Segundo o parlamentar, a ausência recorrente nas sessões das terças e quartas-feiras – dias destinados ao trabalho presencial – impede a formação de quórum e compromete o ritmo legislativo. Embora reconheça que o período exige presença nas bases eleitorais, Isaías afirmou que o compromisso com a população deve prevalecer. Projetos nas áreas de saúde, educação e produção rural, segundo ele, não podem ficar paralisados.
AGRO – Entre os principais impactos está um projeto de lei voltado à regularização das áreas produtivas no Piauí. A proposta, de iniciativa do Governo do Estado e construída com participação do setor, como o presidente da ProSoja, Janaíto, tem como objetivo garantir segurança jurídica aos produtores rurais.

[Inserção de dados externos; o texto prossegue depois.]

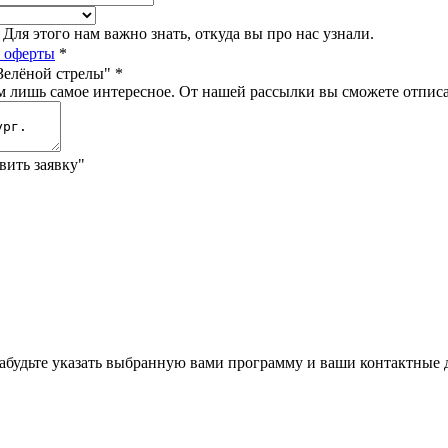
ля этого нам важно знать, откуда вы про нас узнали.
 оферты
*
Зелёной стрелы"
*
 лишь самое интересное. От нашей рассылки вы сможете отписа
вить заявку"
забудьте указать выбранную вами программу и ваши контактные 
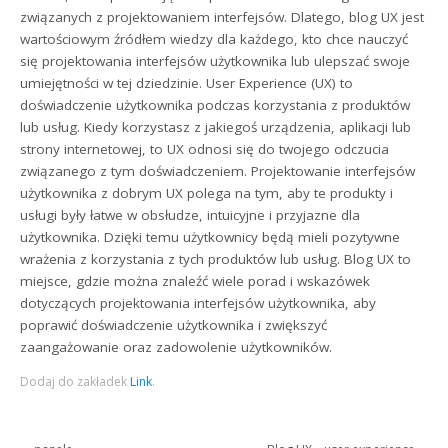
związanych z projektowaniem interfejsów. Dlatego, blog UX jest
wartościowym źródłem wiedzy dla każdego, kto chce nauczyć
się projektowania interfejsów użytkownika lub ulepszać swoje
umiejętności w tej dziedzinie. User Experience (UX) to
doświadczenie użytkownika podczas korzystania z produktów
lub usług. Kiedy korzystasz z jakiegoś urządzenia, aplikacji lub
strony internetowej, to UX odnosi się do twojego odczucia
związanego z tym doświadczeniem. Projektowanie interfejsów
użytkownika z dobrym UX polega na tym, aby te produkty i
usługi były łatwe w obsłudze, intuicyjne i przyjazne dla
użytkownika. Dzięki temu użytkownicy będą mieli pozytywne
wrażenia z korzystania z tych produktów lub usług. Blog UX to
miejsce, gdzie można znaleźć wiele porad i wskazówek
dotyczących projektowania interfejsów użytkownika, aby
poprawić doświadczenie użytkownika i zwiększyć
zaangażowanie oraz zadowolenie użytkowników.
Dodaj do zakładek
Link
.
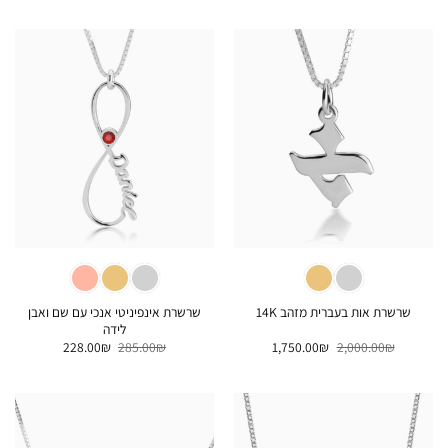
היה:
הוא:
היה:
הוא:
392.00₪.
490.00₪.
208.00₪.
260.00₪.
שרשרת אינפיניטי אנכי עם שם ואבן
שרשרת אות בעברית מזהב 14K
לידה
המחיר
המחיר
המחיר
המחיר
228.00
₪
285.00
₪
1,750.00
₪
2,000.00
₪
המקורי
הנוכחי
המקורי
הנוכחי
היה:
הוא:
היה:
הוא:
228.00₪.
285.00₪.
1,750.00₪.
2,000.00₪.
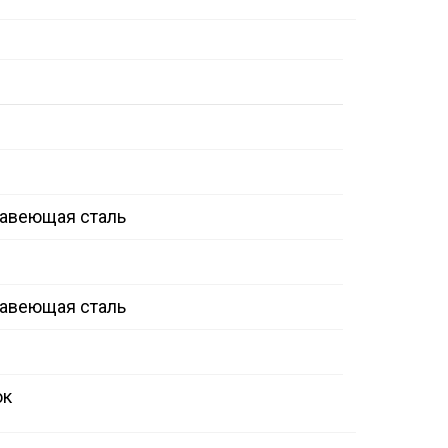
авеющая сталь
авеющая сталь
ок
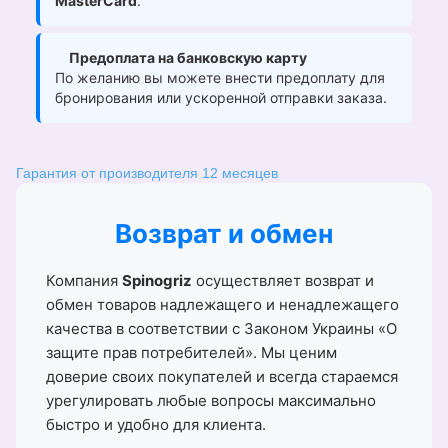
MasterCard
.
Предоплата на банковскую карту
По желанию вы можете внести предоплату для
бронирования или ускоренной отправки заказа.
Гарантия от производителя 12 месяцев
Возврат и обмен
Компания
Spinogriz
осуществляет возврат и
обмен товаров надлежащего и ненадлежащего
качества в соответствии с Законом Украины «О
защите прав потребителей». Мы ценим
доверие своих покупателей и всегда стараемся
урегулировать любые вопросы максимально
быстро и удобно для клиента.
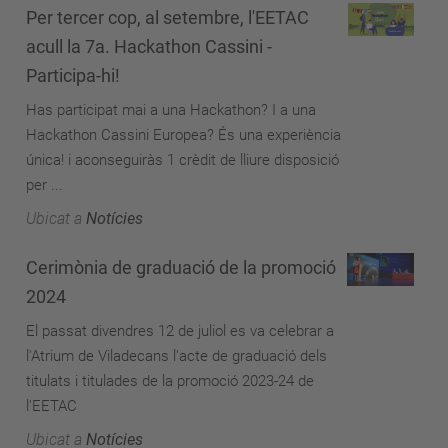
Per tercer cop, al setembre, l'EETAC
acull la 7a. Hackathon Cassini -
Participa-hi!
Has participat mai a una Hackathon? I a una
Hackathon Cassini Europea? És una experiència
única! i aconseguiràs 1 crèdit de lliure disposició
per ...
Ubicat a
Notícies
Cerimònia de graduació de la promoció
2024
El passat divendres 12 de juliol es va celebrar a
l'Atrium de Viladecans l'acte de graduació dels
titulats i titulades de la promoció 2023-24 de
l'EETAC
Ubicat a
Notícies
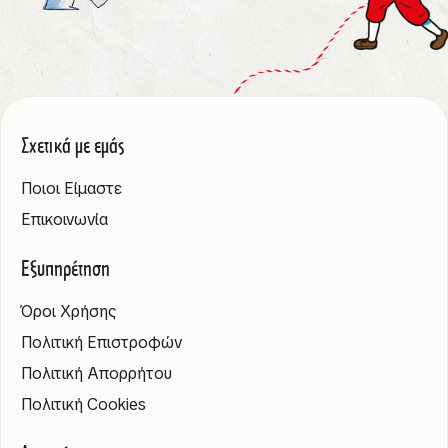
Σχετικά με εμάς
Ποιοι Είμαστε
Επικοινωνία
Εξυπηρέτηση
Όροι Χρήσης
Πολιτική Επιστροφών
Πολιτική Απορρήτου
Πολιτική Cookies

O texto está parado na Comissão de Meio Ambiente da Alepi justamente pela falta de quórum para votação. Na prática, a paralisação impede que produtores avancem com respaldo legal sobre o uso de suas terras.
O deputado destacou o potencial do estado no agronegócio. O Piauí ocupa atualmente a quinta posição no Nordeste e apresenta crescimento nas culturas de soja, milho e algodão, com destaque para regiões como Cerrado, Norte, Regeneração, Porto e Campo Largo. A avaliação é que a regularização fundiária, aliada à preservação ambiental e ao acesso ao crédito, é fundamental para impulsionar o desenvolvimento econômico.

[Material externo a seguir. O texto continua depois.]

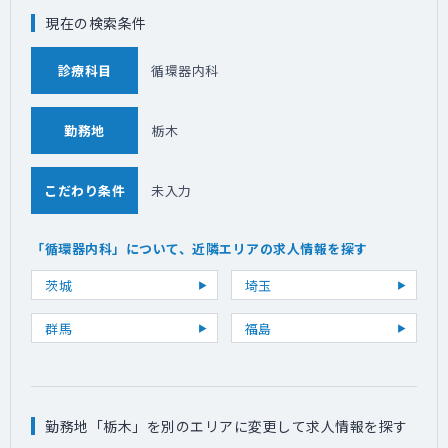
現在の検索条件
診療科目
循環器内科
勤務地
栃木
こだわり条件
未入力
「循環器内科」について、近隣エリアの求人情報を探す
茨城
埼玉
群馬
福島
勤務地「栃木」を別のエリアに変更して求人情報を探す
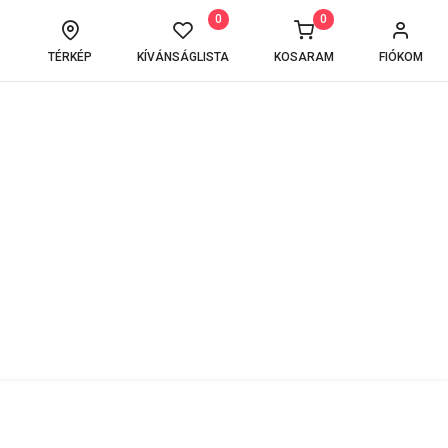
0
0
TÉRKÉP
KÍVÁNSÁGLISTA
KOSARAM
FIÓKOM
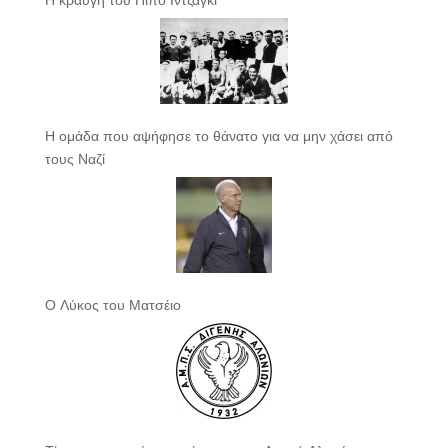
Η ομάδα που αψήφησε το θάνατο για να μην χάσει από
τους Ναζί
Ο Λύκος του Ματσέιο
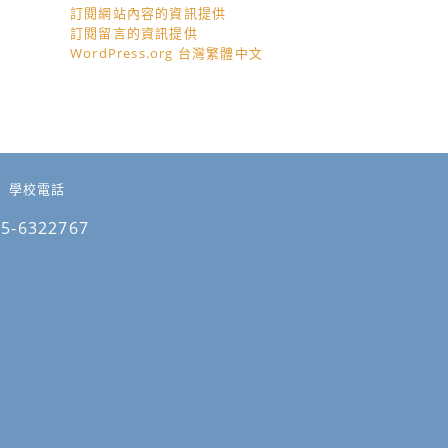
訂閱網站內容的資訊提供
訂閱留言的資訊提供
WordPress.org 台灣繁體中文
學校電話
05-6322767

TECNOLOGIA- Em meio às críticas sobre a produtividade legislativa, a Alepi aposta na modernização para dar mais eficiência ao processo. O presidente da Casa, Severo Eulálio, anunciou a implantação do Gabinete Digital, ferramenta que promete agilizar a tramitação de projetos e ampliar o controle das atividades parlamentares.
O sistema permitirá evitar sobreposição de leis, acompanhar todas as etapas das proposições e monitorar emendas. Também deve reduzir o uso de papel e ampliar a transparência, com acesso para órgãos como Governo do Estado, Tribunal de Justiça, Tribunal de Contas, Ministério Público e Defensoria Pública.
A plataforma já está disponível e deve passar por treinamento com chefes de gabinete e assessores parlamentares nos próximos dias.
PRESENÇA – Sobre as críticas à ausência de deputados, a presidência da Alepi informou que há monitoramento da frequência e diálogo contínuo com os parlamentares. Segundo Severo Eulálio, projetos seguem sendo aprovados nas comissões técnicas e no plenário.
Mesmo assim, o cenário preocupa. Em ano eleitoral, o esvaziamento do plenário vai além da política: impacta diretamente a capacidade do estado de decidir, avançar e responder às demandas da população.